Admiral of Somaliland Coast Guard

Brigadier General Ahmed Hurre Haariye (Axmed Hurre Haariye, احمد هره هاريه) is a senior military officer serving since 29 June 2022 as the Commander of the Somaliland Coast Guard, a branch of the Somaliland Armed Forces responsible for maritime law enforcement, search and rescue, and coastal defence operations. His leadership has been pivotal in modernising Somaliland’s maritime security and strengthening regional coastal protection efforts.

== Early life ==
Ahmed was born in 1965 in Qoryale in Togdheer, Somaliland. He belongs to the Ahmed Farah subclan of the Habr Je'lo Isaaq. He received his primary education in the towns of Buhodle and Balidhiig in southern Togdheer, and he graduated from the vocational school in Burao in 1983.

== Military career ==
Ahmed moved to Mogadishu where he joined the Somali Armed Forces in 1987 during the rule of Siad Barre, where he specialised in artillery and served under the 60th Division of the Somali National Army stationed in Bakool as a Lieutenant. He defected to the Somali National Movement in 1989 during the Somaliland War of Independence.

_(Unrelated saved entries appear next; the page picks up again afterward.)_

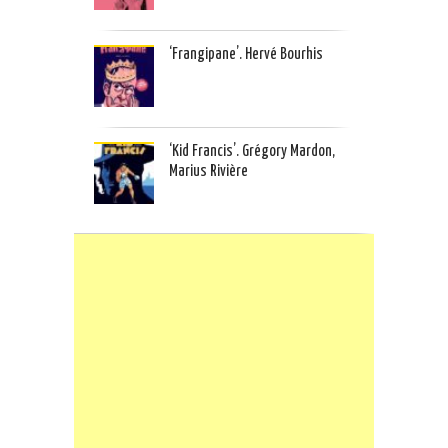
‘Frangipane’. Hervé Bourhis
‘Kid Francis’. Grégory Mardon,
Marius Rivière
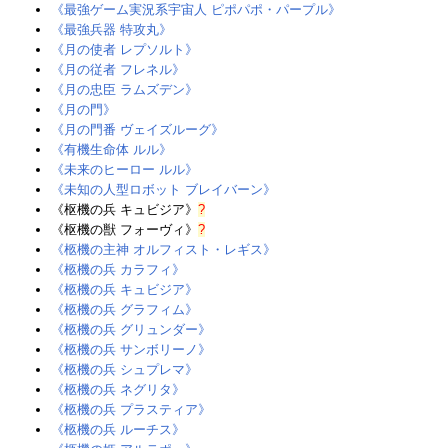
《最強ゲーム実況系宇宙人 ピポパポ・パープル》
《最強兵器 特攻丸》
《月の使者 レプソルト》
《月の従者 フレネル》
《月の忠臣 ラムズデン》
《月の門》
《月の門番 ヴェイズルーグ》
《有機生命体 ルル》
《未来のヒーロー ルル》
《未知の人型ロボット ブレイバーン》
《枢機の兵 キュビジア》
?
《枢機の獣 フォーヴィ》
?
《柩機の主神 オルフィスト・レギス》
《柩機の兵 カラフィ》‎
《柩機の兵 キュビジア》
《柩機の兵 グラフィム》‎
《柩機の兵 グリュンダー》‎
《柩機の兵 サンボリーノ》
《柩機の兵 シュプレマ》‎
《柩機の兵 ネグリタ》‎
《柩機の兵 プラスティア》
《柩機の兵 ルーチス》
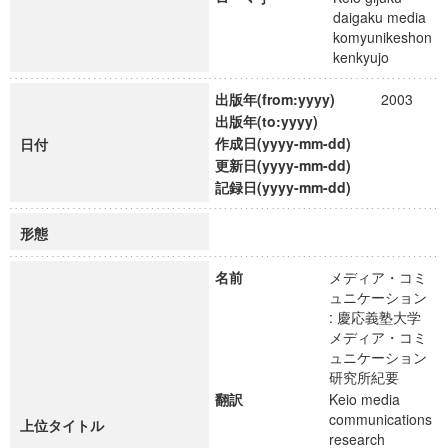
daigaku media
komyunikeshon
kenkyujo
出版年(from:yyyy)
2003
出版年(to:yyyy)
作成日(yyyy-mm-dd)
日付
更新日(yyyy-mm-dd)
記録日(yyyy-mm-dd)
形態
名前
メディア・コミ
ュニケーション
: 慶応義塾大学
メディア・コミ
ュニケーション
研究所紀要
翻訳
Keio media
communications
上位タイトル
research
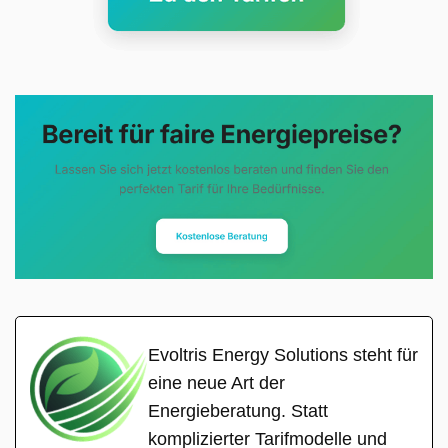
Evoltris Energy Solutions steht für
eine neue Art der
Energieberatung. Statt
komplizierter Tarifmodelle und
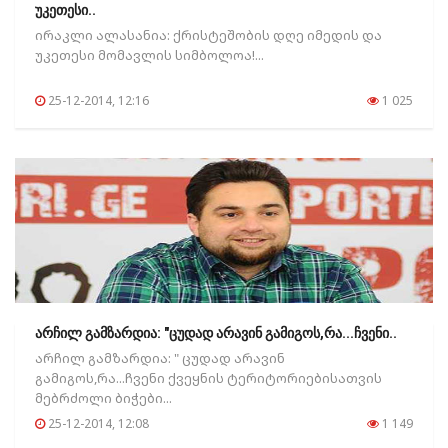
უკეთესი..
ირაკლი ალასანია: ქრისტეშობის დღე იმედის და
უკეთესი მომავლის სიმბოლოა!...
25-12-2014, 12:16
1 025
არჩილ გამზარდია: "ცუდად არავინ გამიგოს,რა...ჩვენი..
არჩილ გამზარდია: " ცუდად არავინ
გამიგოს,რა...ჩვენი ქვეყნის ტერიტორიებისათვის
მებრძოლი ბიჭები...
25-12-2014, 12:08
1 149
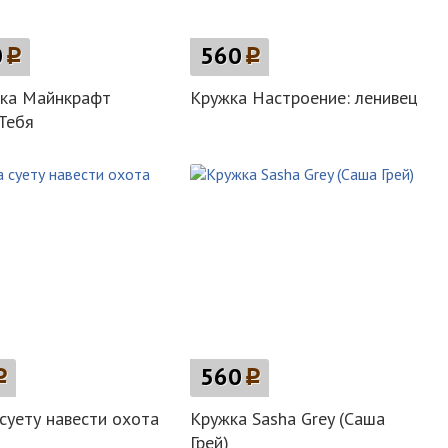
0
p
560
p
вка Майнкрафт
Кружка Настроение: ленивец
Тебя
p
560
p
суету навести охота
Кружка Sasha Grey (Саша
Грей)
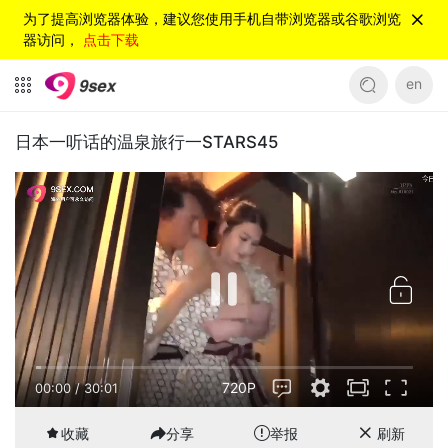
为了提高浏览器体验，建议您使用手机自带浏览器或谷歌浏览
器访问，
点击下载
en
日本一听话的温泉旅行一STARS45
720P
00:00
/
30:01
收藏
分享
举报
刷新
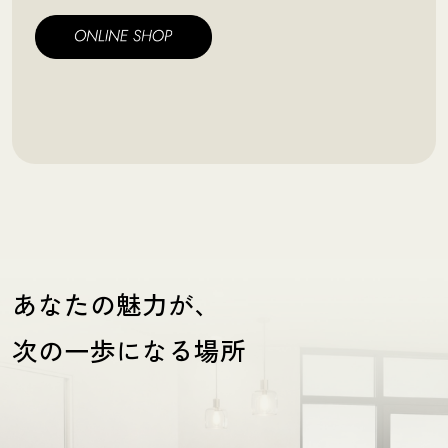
あなたの魅力が、
次の一歩になる場所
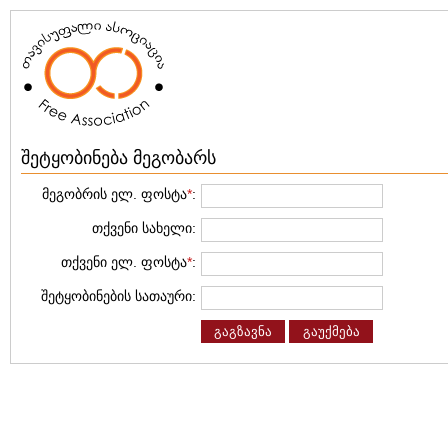
შეტყობინება მეგობარს
მეგობრის ელ. ფოსტა
*
:
თქვენი სახელი:
თქვენი ელ. ფოსტა
*
:
შეტყობინების სათაური:
გაგზავნა
გაუქმება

After Somaliland's independence he served numerous roles within Somaliland's military, including as the Commander of Somaliland army's 12th Division, appointed by president Ahmed Siilaanyo in 2012. He was awarded a medal of honour in 2019 as well as a medal of bravery in combat by president Muse Bihi in 2020 on occasion of the 26th Anniversary of the establishment of Somaliland's Armed Forces. He was appointed Commander of the Somaliland Coast Guard on 29 June 2022.